→ **The task**: In the records, find every line with the word "Figure" and copy it out.

→ **Input material**:
┄┄┄┄┄┄

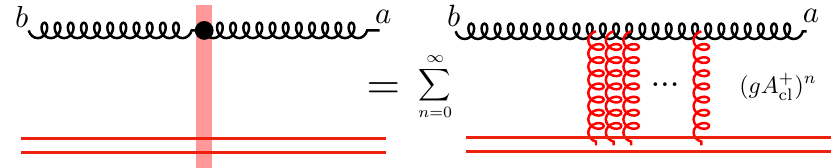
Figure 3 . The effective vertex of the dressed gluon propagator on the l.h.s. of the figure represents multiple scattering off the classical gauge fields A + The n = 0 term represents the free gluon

┄┄┄┄┄┄

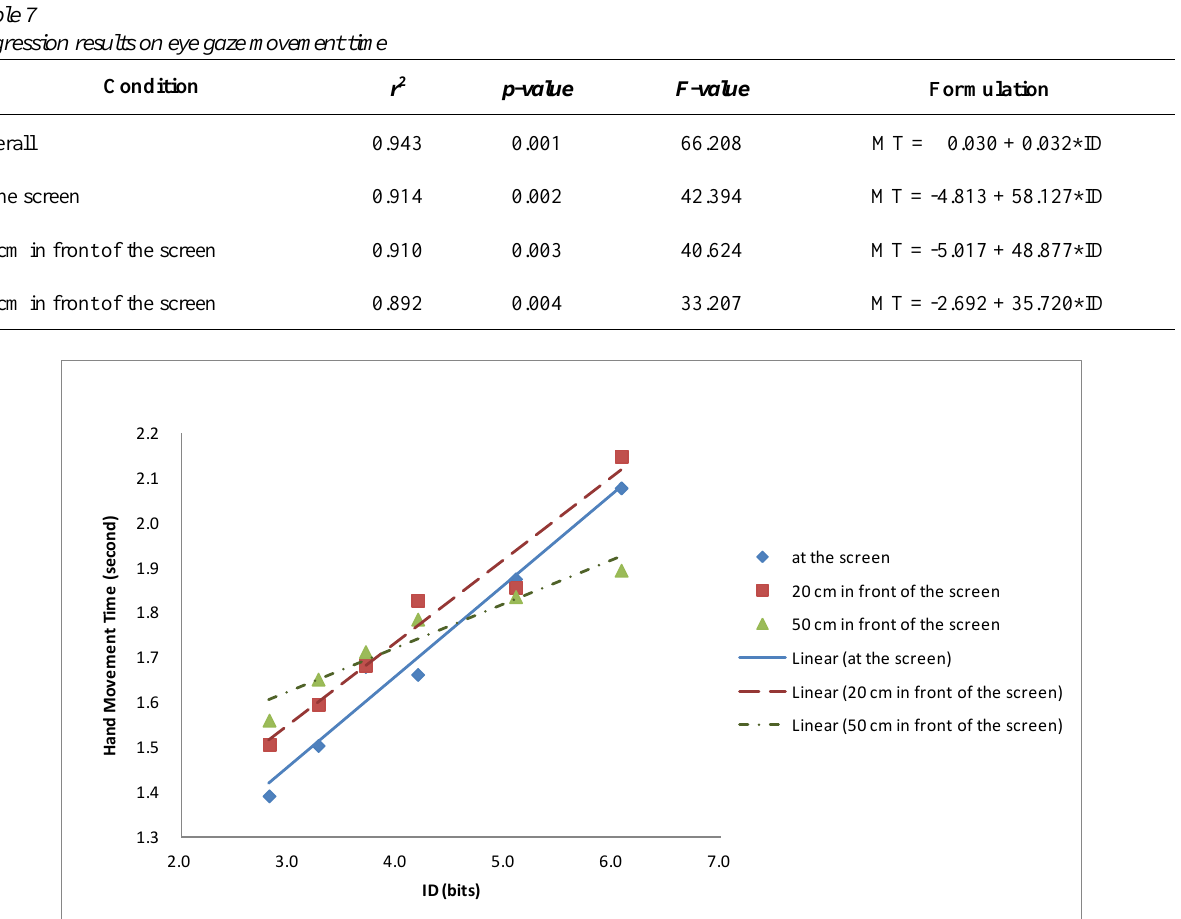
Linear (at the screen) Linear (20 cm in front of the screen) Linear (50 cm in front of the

┄┄┄┄┄┄

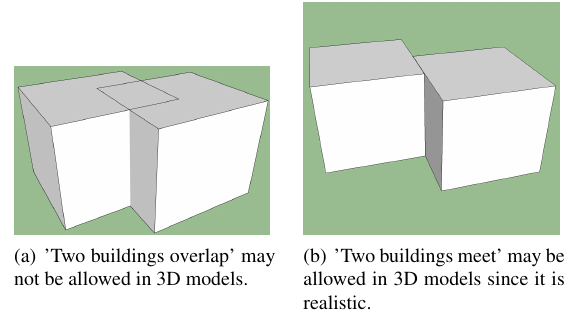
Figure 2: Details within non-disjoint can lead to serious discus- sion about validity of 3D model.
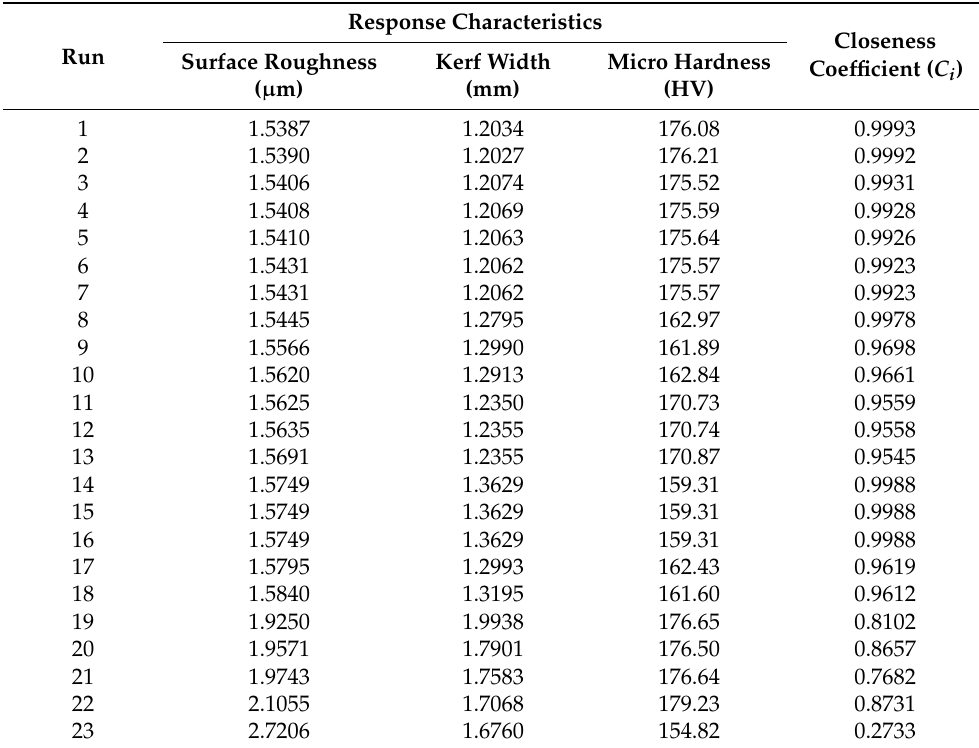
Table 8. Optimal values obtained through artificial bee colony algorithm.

┄┄┄┄┄┄

→ **Answer to this exercise**:
Figure 3 . The effective vertex of the dressed gluon propagator on the l.h.s. of the figure represents multiple scattering off the classical gauge fields A + The n = 0 term represents the free gluon
Figure 2: Details within non-disjoint can lead to serious discus- sion about validity of 3D model.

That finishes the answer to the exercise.